トラブル続きの「ミス慶応」 何度中止になっても復活する理由

トラブル続きの「ミス慶応」 何度中止になっても復活する理由

テレビ朝日の竹内由恵アナもミス慶應出身(時事通信フォト)

 慶應大学の「三田祭」(11月開催)は毎年20万人以上の来場者を集める日本最大規模の学園祭として知られるが、今年は開催まで半年あるにもかかわらず、すでに大きな注目が集まっている。目玉行事となったミスコンで、史上初となる「2人のミス慶應」が誕生するかもしれないからだ。5月初旬に発表されたミスコンのファイナリストは、主催する「ミス慶應コンテスト2019実行委員会」と「KOPURE(コプレ)」の“2団体”で計13人。

 KOPUREは今年からの参入で、「ミス慶應コンテスト2019実行委員会」は、同団体が前年主催したミスコンファイナリストの写真がKOPUREのHPに使用されていることなどについて、抗議をした。それでもHPは変わらなかったため、弁護士を立てて警告書を送付する事態となっている。一体何が起きているのか。

 今回のミスコン分裂騒動は、キャンパス内でも話題になっていた。

「人気が分散してしまうというか、双方の団体にもマイナス面しかない気がします。どうしてもミスになりたくて、両方に応募した子もいたようです」(法学部3年生)

「慶應のイメージが悪くなるので、争いはやめてほしい」(経済学部2年生)

「なんでウチのミスコンはトラブルばかり起きるのか……」(商学部4年生)

 学生たちが嘆息するように、ミス慶應をめぐるトラブルは、かつてミスコンを主催していた広告研究会所属の男子学生らによる集団強姦事件(2016年4月)だけではない。

 2009年には広告研究会の部員10人が、日吉キャンパスのある東急東横線日吉駅内を全裸で走り回り、公然わいせつ罪で書類送検されている。

「この問題を受けて、2010年の『ミス慶應』は中止になりました。当時、『ミス慶應は終わり』といわれましたが、2011年には復活した。2016年の事件の後でも同じです。こんなトラブルが繰り返されながらも『ミス慶應』がなくならないのは、ミスコンが“ビジネス”として成り立っているからです」

 そう話すのは、ミスコン事情に詳しい芸能評論家の三杉武氏である。

「慶應のような超有名大学のミスコンには、協賛企業がたくさんついて、学生主催のイベントにもかかわらず、多額のカネが集まる。ミス候補者が集うイベントには芸能事務所のスカウト担当やテレビ局の人事担当が集まって、さながらオーディション会場のようです。有望な人材を“青田買い”する格好の場になっているわけですね。
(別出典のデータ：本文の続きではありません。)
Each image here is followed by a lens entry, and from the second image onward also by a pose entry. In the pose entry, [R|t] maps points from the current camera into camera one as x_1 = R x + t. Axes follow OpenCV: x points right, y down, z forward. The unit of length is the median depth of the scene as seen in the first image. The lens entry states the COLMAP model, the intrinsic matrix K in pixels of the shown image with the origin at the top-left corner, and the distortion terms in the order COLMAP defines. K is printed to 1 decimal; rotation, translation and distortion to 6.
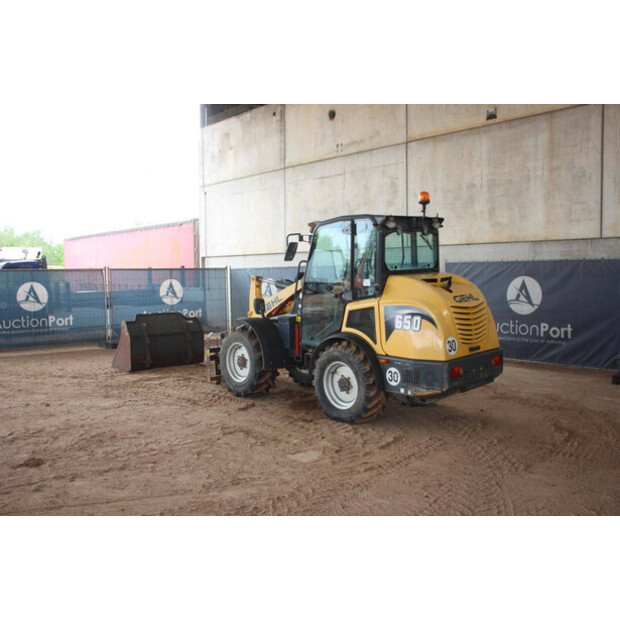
lens RADIAL K [[698.7, 0, 299.7], [0, 698.7, 309.9], [0, 0, 1]] dist [-0.047144, 0.000000]
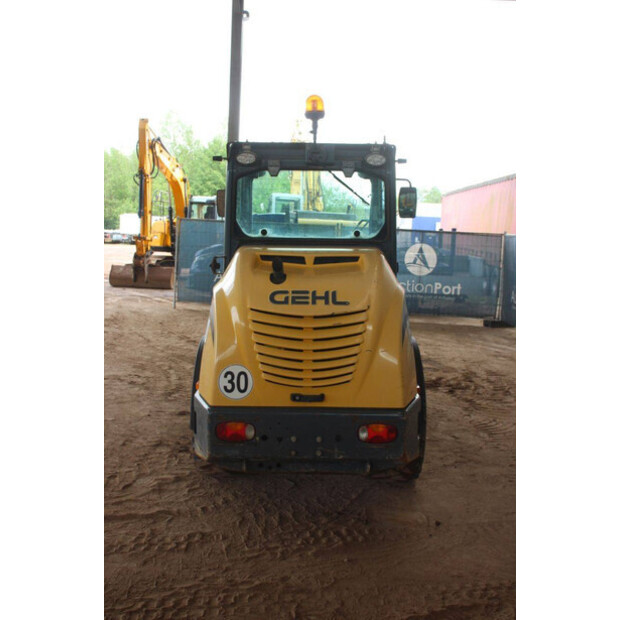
lens RADIAL K [[719.2, 0, 289.8], [0, 719.2, 313.9], [0, 0, 1]] dist [-0.020078, 0.000000]
pose [[0.698724, 0.132758, -0.702965, 0.569153], [-0.094459, 0.991148, 0.093293, -0.050430], [0.709128, 0.001215, 0.705079, 0.580480]]
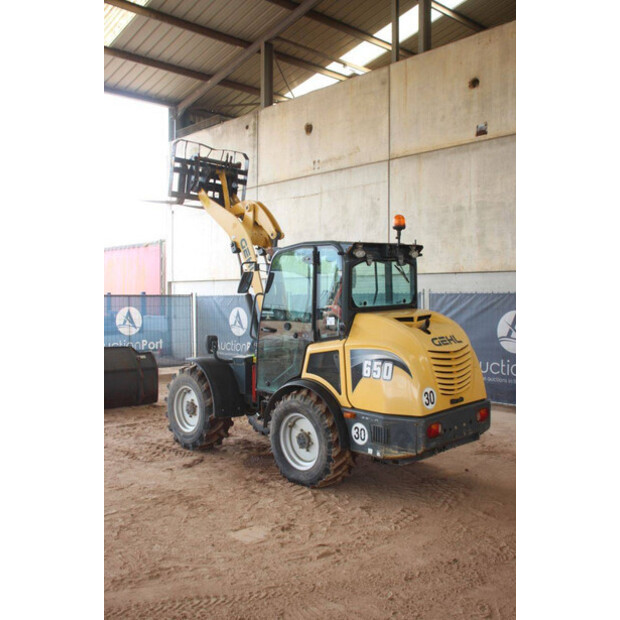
lens RADIAL K [[719.2, 0, 310.0], [0, 719.2, 308.6], [0, 0, 1]] dist [-0.020078, 0.000000]
pose [[0.999557, 0.009978, 0.028048, 0.044469], [-0.009030, 0.999391, -0.033717, -0.023537], [-0.028368, 0.033448, 0.999038, 0.121847]]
 そのため、主催する学生たちは“プチ業界人”のようになり、浮かれた気分になりやすい。大手広告代理店に内定するケースも多く、学生にとっても企業にとってもうまみがあるので、何度中止になっても復活する」(三杉氏)

 大人たちからすれば利用価値が高く、介入しやすい。かたや学生にとっては世間から注目され、人脈が培われる上、大きなお金が入ってくる“おいしいイベント”となる。今回の2団体分裂騒動は、そんな“うまみ”に学生が群がった結果なのかもしれない。

 今年も実行委員会主催のミスコンには、化粧品大手「DHC」やフジテレビのアナウンサー養成所など複数の協賛企業が名を連ね、優勝者には100万円、準優勝2人には各30万円の賞金が渡される。

 さらにメディアの密着企画も予定されているという。

「他にもテレビ局やネットメディアを含めて、多数の企業に協賛をいただいております。エントリーした女性の中には、“将来はアナウンサーになりたい”ということを前面に出されている方も多い。今後の露出面を考えれば、そうした候補者の期待に応えられるコンテストになっていると自負しています」(「ミス慶應コンテスト2019実行委員会」の代表)

 一方、KOPURE側もすでに複数の企業から協賛の打診を受けており、「詳細は近日中に発表する」とネットニュースサイトで明かしている。

 慶應大学を創立した福澤諭吉は、「天は人の上に人を作らず」との言葉を遺したが、後の世の教え子たちは「ミスの上にミス」を重ねようとしているようだ。